Best Mitch Hedberg lines

if you don't know he is a comedian with great observations. The funniest part is the delivery.
  1. I had a job interview at an insurance company once and the lady said "Where do you see yourself in five years?" I said "Celebrating the fifth year anniversary of you asking me this question.
  2. As an adult, I'm not supposed to go down slides. So if I end up at the top of a slide, I have to act like I got there accidentally. "How'd I get up here, god damnit?! I guess I have to slide down
  3. I'd like to see a forklift lift a crate of forks. It'd be so damn literal! You are using that machine to it's exact purpose!
  4. My fake plants died because I did not pretend to water them
  5. I think they could take sesame seeds off the market and I wouldn't even care. I can't imagine five years from now saying, "Damn, remember sesame seeds? What happened? All the buns are blank
  6. I have a girlfriend named Lynn. She spells her name L-Y-N-N. And my old girlfriend's name is Lyn too. She spells her name L-Y-N. Every now and then, I fuck up. I call my new girlfriend by my old girlfriend's name. And she can tell because I don't say "nn" as long
  7. I asked directions to the store, this guy said, "Well that's just a hop, skip and a jump away." ... "Well that's not how I'm getting there... You got directions for those who are walking?
  8. I was downtown in some town and they had store, store, store, and then there was an open area, then they had more stores. It said in the open area "Coming soon: The Gap" I'm like "Fuck, man. It's coming soon and it's already here
  9.  I'm in my hotel room, my friend comes over, he says, "Can I use the phone?" I said, "Certainly," he says "Do I have to dial 9?" "Yeah, especially if it's in the number
  10. Whenever I walk, people try to hand me out flyers. And when people try to hand me out a flyer, it's kind of like they're saying "Here, YOU throw this away.
  11. Whenever I walk, people try to hand me out flyers. And when people try to hand me out a flyer, it's kind of like they're saying "Here, YOU throw this away.
  12. Is a hippopotamus a hippopotamus... or a really cool opotamus?
  13. One time a guy handed me a picture, he said "Here's a picture of me when I was younger." Every picture of you is when you were younger
  14. My friend asked me if I wanted a frozen banana, but I said "No... but I want a regular banana later, so yeah
  15. I like escalators, because an escalator can never break; it can only become stairs. There would never be an "Escalator Temporarily Out of Order" sign. Only an "Escalator Temporarily Stairs... Sorry for the Convenience.

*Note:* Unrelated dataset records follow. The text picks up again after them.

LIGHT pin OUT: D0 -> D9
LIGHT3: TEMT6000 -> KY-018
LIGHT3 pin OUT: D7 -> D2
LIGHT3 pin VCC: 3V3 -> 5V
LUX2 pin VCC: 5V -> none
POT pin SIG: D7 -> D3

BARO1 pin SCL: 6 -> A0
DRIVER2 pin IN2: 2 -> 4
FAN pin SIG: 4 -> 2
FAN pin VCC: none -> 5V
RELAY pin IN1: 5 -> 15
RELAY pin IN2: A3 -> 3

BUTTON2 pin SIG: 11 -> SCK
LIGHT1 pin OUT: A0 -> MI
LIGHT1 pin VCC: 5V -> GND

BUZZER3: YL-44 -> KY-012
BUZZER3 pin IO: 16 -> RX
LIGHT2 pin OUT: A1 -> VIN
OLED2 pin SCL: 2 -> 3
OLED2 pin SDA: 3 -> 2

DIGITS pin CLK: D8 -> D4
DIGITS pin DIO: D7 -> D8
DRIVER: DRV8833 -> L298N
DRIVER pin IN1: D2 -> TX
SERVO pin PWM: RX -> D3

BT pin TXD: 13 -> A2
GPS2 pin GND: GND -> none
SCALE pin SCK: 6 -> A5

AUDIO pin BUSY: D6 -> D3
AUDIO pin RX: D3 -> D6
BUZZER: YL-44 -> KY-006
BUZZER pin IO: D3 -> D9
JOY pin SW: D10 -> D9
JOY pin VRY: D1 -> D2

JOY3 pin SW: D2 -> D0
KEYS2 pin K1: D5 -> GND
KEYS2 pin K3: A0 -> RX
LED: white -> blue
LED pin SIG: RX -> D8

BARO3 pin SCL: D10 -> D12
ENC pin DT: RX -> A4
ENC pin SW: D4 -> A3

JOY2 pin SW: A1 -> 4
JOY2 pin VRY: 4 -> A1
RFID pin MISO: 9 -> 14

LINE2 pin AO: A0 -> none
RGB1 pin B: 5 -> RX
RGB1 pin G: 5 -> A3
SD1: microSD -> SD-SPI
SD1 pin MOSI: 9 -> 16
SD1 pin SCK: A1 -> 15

  16. I hope the next time I move I get a real easy phone number, something that's real easy to remember. Something like two two two two two two two. I would say "Sweet." And then people would say "Mitch, how do I get a hold of you?" I'd say "Just press two for a while and when I answer, you will know you have pressed two enough."
  17. I'm against picketing, but I don't know how to show it.